The sheriff gave Jimmy a long, pitying look.

Jimmy looked down at his shoes.

``Well, you got that right, son. Pablo who? ''

Jimmy examined his fingernails just to make sure. The flecks of brown were all gone.

The sheriff shook his head, climbed into his sandblasted old pickup truck, and started her up. ``You sure you're alright now . . .''

Jimmy nodded. Then he just stood there. He watched the sheriff's tail lights slowly fade into the invisible horizon like a pair of red, sleepy eyes.

When he finally went back inside the station, he found the sheriff's long silver flashlight lying by the phone. He gazed toward the bucket and mop, then picked up the flashlight and walked out the door.

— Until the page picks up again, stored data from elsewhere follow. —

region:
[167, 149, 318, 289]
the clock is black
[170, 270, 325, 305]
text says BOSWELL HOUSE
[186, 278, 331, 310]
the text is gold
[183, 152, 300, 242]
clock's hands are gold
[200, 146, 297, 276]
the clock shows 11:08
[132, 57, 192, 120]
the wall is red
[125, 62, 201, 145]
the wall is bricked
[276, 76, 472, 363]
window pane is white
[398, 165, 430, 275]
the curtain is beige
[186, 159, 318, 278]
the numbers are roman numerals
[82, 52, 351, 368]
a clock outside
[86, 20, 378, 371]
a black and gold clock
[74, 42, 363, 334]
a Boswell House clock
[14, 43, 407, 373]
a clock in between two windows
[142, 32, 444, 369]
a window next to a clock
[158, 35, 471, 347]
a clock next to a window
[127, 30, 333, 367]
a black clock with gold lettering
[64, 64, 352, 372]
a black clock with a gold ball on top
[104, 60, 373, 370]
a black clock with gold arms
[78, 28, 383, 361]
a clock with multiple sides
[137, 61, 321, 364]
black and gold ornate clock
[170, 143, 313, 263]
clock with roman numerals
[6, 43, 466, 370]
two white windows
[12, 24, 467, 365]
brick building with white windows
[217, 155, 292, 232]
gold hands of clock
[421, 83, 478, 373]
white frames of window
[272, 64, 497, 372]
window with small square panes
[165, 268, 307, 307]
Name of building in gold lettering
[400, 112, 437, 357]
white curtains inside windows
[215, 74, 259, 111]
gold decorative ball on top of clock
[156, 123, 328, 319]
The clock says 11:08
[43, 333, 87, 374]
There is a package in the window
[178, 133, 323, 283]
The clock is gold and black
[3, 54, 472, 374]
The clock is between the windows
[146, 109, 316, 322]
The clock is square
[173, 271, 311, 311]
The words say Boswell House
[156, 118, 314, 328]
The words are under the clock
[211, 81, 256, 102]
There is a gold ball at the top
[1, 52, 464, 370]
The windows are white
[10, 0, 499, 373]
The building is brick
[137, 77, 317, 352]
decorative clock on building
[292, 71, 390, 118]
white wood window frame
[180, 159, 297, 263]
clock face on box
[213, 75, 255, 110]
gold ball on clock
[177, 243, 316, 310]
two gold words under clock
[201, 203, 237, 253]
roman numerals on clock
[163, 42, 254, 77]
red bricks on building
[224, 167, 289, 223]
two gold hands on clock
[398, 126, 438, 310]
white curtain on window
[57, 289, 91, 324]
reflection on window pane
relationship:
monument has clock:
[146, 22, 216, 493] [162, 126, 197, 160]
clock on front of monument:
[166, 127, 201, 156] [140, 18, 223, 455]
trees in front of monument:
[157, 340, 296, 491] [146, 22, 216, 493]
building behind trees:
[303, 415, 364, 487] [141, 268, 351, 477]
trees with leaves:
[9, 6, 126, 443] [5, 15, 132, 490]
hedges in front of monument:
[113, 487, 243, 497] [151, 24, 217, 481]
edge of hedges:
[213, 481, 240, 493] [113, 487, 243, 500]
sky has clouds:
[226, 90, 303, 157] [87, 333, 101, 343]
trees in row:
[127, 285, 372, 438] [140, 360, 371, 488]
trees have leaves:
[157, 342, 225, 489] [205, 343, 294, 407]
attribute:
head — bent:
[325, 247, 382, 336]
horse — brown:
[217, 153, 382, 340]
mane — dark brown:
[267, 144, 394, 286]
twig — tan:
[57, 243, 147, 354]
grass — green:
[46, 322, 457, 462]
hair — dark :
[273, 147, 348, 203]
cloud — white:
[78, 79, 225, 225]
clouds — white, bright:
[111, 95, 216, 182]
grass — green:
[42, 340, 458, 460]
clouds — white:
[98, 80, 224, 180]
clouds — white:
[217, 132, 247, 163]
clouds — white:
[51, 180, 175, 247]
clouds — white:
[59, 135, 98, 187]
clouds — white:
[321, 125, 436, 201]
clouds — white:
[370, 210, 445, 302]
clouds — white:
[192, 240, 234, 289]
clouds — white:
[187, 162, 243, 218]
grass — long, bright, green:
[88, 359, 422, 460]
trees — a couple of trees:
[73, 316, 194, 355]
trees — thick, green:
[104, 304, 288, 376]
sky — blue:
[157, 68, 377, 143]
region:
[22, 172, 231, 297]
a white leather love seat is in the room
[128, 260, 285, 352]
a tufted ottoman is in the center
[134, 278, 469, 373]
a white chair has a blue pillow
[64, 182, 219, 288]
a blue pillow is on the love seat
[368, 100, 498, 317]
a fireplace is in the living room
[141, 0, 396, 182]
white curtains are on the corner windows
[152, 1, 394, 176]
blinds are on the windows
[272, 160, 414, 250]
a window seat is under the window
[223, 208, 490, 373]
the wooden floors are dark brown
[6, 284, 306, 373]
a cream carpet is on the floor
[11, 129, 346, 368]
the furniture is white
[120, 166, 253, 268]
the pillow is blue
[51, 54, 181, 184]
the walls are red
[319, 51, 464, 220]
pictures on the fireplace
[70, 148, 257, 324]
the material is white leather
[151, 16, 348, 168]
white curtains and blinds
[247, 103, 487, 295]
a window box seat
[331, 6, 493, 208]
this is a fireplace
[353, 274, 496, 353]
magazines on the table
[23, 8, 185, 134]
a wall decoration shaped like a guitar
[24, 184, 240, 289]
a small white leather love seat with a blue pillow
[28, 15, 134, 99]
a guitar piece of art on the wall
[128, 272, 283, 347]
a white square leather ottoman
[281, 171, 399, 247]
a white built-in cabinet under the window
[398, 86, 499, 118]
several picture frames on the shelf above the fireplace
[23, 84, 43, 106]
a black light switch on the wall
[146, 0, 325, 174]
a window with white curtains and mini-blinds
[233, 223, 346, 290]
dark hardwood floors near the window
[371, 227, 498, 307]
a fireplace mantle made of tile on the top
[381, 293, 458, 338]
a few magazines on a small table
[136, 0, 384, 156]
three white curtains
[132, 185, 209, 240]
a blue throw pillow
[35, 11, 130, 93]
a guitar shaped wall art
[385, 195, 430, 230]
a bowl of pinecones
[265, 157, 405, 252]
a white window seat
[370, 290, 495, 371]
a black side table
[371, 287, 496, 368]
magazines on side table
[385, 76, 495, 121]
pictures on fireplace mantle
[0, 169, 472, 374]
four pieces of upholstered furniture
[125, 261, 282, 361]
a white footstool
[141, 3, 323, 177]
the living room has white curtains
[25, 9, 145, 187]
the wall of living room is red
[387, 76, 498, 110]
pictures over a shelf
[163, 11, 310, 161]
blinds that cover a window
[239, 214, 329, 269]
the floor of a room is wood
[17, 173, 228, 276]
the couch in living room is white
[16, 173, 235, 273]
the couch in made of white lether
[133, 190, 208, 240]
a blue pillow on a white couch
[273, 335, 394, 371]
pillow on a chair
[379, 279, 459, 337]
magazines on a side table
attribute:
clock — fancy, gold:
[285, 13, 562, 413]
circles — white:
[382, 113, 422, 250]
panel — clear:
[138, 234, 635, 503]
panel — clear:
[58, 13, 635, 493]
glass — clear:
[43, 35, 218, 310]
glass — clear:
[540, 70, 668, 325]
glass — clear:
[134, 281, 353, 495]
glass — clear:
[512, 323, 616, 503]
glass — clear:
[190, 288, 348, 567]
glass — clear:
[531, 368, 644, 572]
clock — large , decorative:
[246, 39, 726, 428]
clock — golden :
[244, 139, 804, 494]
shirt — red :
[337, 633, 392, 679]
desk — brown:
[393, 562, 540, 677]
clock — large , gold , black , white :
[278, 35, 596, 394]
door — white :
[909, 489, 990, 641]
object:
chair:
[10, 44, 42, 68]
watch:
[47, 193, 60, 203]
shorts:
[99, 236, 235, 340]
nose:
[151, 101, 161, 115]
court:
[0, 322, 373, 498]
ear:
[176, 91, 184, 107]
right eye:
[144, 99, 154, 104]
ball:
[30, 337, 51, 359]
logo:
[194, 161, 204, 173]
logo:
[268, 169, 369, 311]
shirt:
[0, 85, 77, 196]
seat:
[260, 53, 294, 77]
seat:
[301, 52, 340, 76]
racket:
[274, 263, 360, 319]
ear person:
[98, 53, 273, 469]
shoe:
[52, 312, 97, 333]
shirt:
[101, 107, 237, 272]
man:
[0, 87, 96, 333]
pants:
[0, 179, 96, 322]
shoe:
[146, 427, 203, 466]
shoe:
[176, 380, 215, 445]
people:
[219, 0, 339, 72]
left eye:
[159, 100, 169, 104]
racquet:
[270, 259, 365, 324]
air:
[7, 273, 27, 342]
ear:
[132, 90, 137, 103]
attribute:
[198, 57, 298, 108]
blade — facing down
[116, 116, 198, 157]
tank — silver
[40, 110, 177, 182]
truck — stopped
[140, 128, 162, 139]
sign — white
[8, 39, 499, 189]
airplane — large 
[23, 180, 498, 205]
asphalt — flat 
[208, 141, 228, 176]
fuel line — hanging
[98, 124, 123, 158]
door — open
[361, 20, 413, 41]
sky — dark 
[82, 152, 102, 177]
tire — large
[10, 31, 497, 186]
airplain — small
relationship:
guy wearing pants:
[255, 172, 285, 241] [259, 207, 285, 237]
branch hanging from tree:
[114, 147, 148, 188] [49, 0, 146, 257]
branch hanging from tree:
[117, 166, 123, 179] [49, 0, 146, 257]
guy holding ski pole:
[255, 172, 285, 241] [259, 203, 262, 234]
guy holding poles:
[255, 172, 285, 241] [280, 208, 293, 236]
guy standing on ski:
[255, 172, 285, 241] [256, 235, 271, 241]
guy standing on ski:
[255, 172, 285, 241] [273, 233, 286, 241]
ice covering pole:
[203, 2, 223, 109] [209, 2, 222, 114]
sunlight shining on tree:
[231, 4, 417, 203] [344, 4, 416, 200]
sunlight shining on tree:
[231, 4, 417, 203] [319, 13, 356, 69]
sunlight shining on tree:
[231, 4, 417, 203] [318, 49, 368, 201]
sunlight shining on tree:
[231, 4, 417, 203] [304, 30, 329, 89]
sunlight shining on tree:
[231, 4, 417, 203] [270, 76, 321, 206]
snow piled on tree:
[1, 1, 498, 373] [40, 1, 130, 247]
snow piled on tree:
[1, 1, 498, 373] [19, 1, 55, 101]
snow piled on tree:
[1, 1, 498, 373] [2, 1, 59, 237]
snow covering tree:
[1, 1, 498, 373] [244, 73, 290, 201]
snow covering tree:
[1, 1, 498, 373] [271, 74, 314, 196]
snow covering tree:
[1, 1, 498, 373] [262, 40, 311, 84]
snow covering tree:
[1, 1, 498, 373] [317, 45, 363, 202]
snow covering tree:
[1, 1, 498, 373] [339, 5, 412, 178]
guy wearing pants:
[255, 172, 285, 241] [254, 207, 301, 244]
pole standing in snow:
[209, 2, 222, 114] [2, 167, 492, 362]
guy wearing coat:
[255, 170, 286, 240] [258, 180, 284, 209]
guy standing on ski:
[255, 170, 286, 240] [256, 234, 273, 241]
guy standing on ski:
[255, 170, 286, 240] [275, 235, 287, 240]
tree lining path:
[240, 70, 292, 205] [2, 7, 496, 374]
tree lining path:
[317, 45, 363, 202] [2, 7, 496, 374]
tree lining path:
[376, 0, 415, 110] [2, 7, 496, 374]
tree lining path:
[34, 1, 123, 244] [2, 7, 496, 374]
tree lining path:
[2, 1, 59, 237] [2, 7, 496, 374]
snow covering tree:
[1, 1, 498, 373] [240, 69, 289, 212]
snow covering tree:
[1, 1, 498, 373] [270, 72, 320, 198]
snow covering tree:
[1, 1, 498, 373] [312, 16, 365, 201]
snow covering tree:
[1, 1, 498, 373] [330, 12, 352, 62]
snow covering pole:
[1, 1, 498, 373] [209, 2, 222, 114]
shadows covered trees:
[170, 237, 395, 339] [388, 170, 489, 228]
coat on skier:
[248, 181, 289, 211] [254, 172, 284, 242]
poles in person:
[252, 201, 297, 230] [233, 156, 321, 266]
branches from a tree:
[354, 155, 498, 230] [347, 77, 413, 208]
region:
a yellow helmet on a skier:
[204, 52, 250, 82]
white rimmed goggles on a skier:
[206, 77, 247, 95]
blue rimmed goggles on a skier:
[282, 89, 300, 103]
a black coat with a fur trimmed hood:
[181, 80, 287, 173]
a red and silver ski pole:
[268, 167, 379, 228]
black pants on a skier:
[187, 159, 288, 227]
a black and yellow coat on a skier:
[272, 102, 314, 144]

He went around to the side of the building, switched on the flashlight, and, using his foot, pushed open the men's room door. Illuminated only in the narrow beam of the flashlight, the stinking john seemed like the interior of a cave. Jimmy shone the light on the floor, still covered with piss, shit, broken porcelain, and soggy toilet paper. There were drag marks made by his own fingers, as if the bandit had used Jimmy's arms and hands to fingerpaint with shit for pigment. The sight of it disgusted him so much he thought he was going to puke, but at the same time it frightened him, and that made him swallow, hard. He felt anger rising in his throat, but there was also something more, something that wouldn't let him turn off the flashlight or look away. Out of all that mess, he began to sense, vaguely at first, some kind of form. It gave him an eerie feeling, but the more he waved the light around it, and the longer he stared, the clearer it became. It was the shape of a human, only its head was way too big, and even as he looked, it seemed to grow horns. Like a man with a buffalo head. Jimmy didn't know whether to laugh or to scream. he had always loved paintings of cows, horses, and especially of buffaloes, but now he was beginning to shake just from looking at this . . . this . . . THING!

It's only me, he reasoned with himself, it's only the outline of my own body when was I down and that asshole was pushing me around in it. Kind of like a snow angel --- or --- could it be anything else? --- it's the opposite of angel! He felt himself breaking out in a cold sweat. He wiped his brow. No horns, he reassured himself, but now he was deathly afraid. He tiptoed backwards, keeping the light fixed on the buffalo-man-thing's head and feeling the cold night air close in around his neck. Then he turned and ran back into the station, locking the door behind him.